Ulisses Capozzoli, publisher e editor

Por que editar uma revista de astronomia no Brasil? Esta pergunta, que possivelmente já terá sido feita, tem várias respostas. A primeira delas deve-se ao fato de a astronomia ser interdisciplinar e, neste sentido, fazer interagir todos os campos do conhecimento e não apenas os reconhecidos como de natureza estritamente científica. É o caso da literatura, ou mesmo da arquitetura.Em 1848 o poeta e novelista norte-americano Edgard Allan Poe (1809-1849) publicou um de seus livros menos conhecidos Eureka, onde se perguntou pela primeira vez porque a noite é escura. Nesta obra, cujas vendas decepcionaram seu autor, Allan Poe atribuiu a escuridão noturna ao fato de o Universo ser finito. Se o universo fosse infinito, considerou ele, a quantidade de estrelas infinitas tornaria o céu seria tão claro que a noite não seria escura.

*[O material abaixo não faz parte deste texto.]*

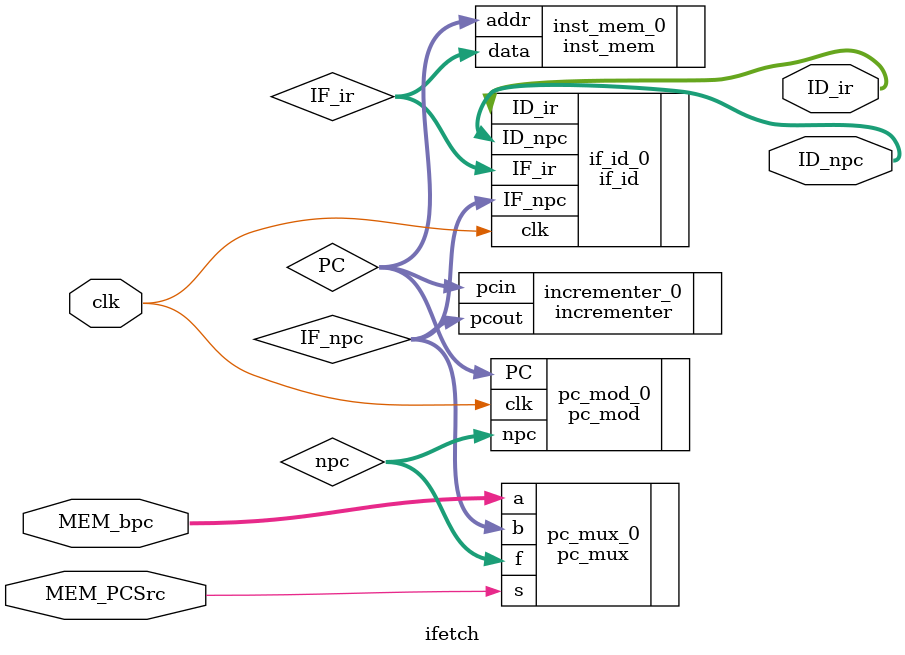
<source format=v>
`ifndef _ifetch_v_
`define _ifetch_v_
`endif

`ifndef _if_id_v_
`include "fetch/if_id.v"
`endif

`ifndef _incrementer_v_
`include "fetch/incrementer.v"
`endif

`ifndef _inst_mem_v_
`include "fetch/inst_mem.v"
`endif

`ifndef _pc_mod_v_
`include "fetch/pc_mod.v"
`endif

`ifndef _pc_mux_v_
`include "fetch/pc_mux.v"
`endif

module ifetch(clk, MEM_bpc, MEM_PCSrc, ID_ir, ID_npc);

  input wire clk;
  input wire [31:0] MEM_bpc;  //branch target address
  input wire MEM_PCSrc;       //branch condition
  output wire [31:0] ID_ir, ID_npc;
  
  wire [31:0] PC;      // PC to be fetched
  wire [31:0] IF_npc;  // Next sequential PC.
  wire [31:0] npc;     // Next PC: either next sequential PC or branch target

  wire [31:0] IF_ir;
  
  pc_mux pc_mux_0(
  	.a(MEM_bpc),
  	.b(IF_npc),
  	.s(MEM_PCSrc),
  	.f(npc)
  );

  pc_mod pc_mod_0(
  	.npc(npc),
  	.PC(PC),
  	.clk(clk)
  );
  
  incrementer incrementer_0(
  	.pcin(PC),
  	.pcout(IF_npc)
  );

  inst_mem inst_mem_0(
  	.addr(PC),
  	.data(IF_ir)
  );
  
  if_id if_id_0(
  	.IF_ir(IF_ir),
  	.IF_npc(IF_npc),
  	.ID_ir(ID_ir),
  	.ID_npc(ID_npc),
  	.clk(clk)
  );
  
endmodule
</source>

Conhecido na astronomia como Paradoxo de Olbers, o problema da escuridão noturna foi incorporado à astronomia como uma questão cosmológica que surgiu inicialmente na literatura. Já a geometrização do espaço, preparando um conceito em que ser apoiaria a mecânica clássica, aparece no início do século 15 (o Quattrocento), inicialmente como um jogo de luz e sombras. Por volta de 1425 Tommaso di Giovanni Guidi, o Masaccio, pintou numa parede da igreja de Santa Maria Novella, em Florença, sua Trindade, obra que os historiadores admitem ser a primeira expor uma noção consciente e sistemática da perspectiva linear. Recentemente, em Do Androids Dream of Electric Sheep?, que inspirou o filme Blade Runner, o caçador de andróides, o escritor americano de ficção científica Phillip Dick discutiu a clonagem e, no extremo, a humanidade dos clones.

Zoológico cósmico

Esses exemplos equivalem a dizer que o avanço do conhecimento manifesta-se nas mais diferentes áreas e não é um privilégio exclusivo da ciência. Equivale a dizer também que a ciência não é algo à parte da cultura, mas exatamente algo que é parte da cultura. Neste sentido, uma revista de astronomia, ainda que restrita à abordagem astronômica, como é o caso de Astronomy Brasil, pode recorrer às várias áreas da ciência, entre elas a história da ciência e história da astronomia em particular, para oferecer inteligibilidade possível aos temas de abordagens mais diversas.

Editar uma revista de astronomia, neste momento, remete a um conceito que os gregos antigos chamaram de cosmos, a idéia de harmonia, de se pertencer a um todo. O futuro, já disse Konstantin Tsiolkvski, o pai da astronáutica (‘A Terra é o berço da humanidade, mas ninguém vive eternamente no berço’), está no espaço. Assim, uma revista de astronomia, com a qualidade de Astronomy Brasil, também deve ajudar a preparar a sociedade para os tempos que se aproximam.

Uma revista de astronomia deve ajudar professores e alunos a desenvolver uma nova abordagem do céu e da Terra. Deve permitir que leitores de formação, idade e interesses diversos abram uma nova janela para o céu. Deve fazer com que uma sociedade, como a brasileira, neste início de século 21 se dê conta, de forma mais prática e próxima, da diversidade do que os astrônomos chamam de animais de zoológico cósmico.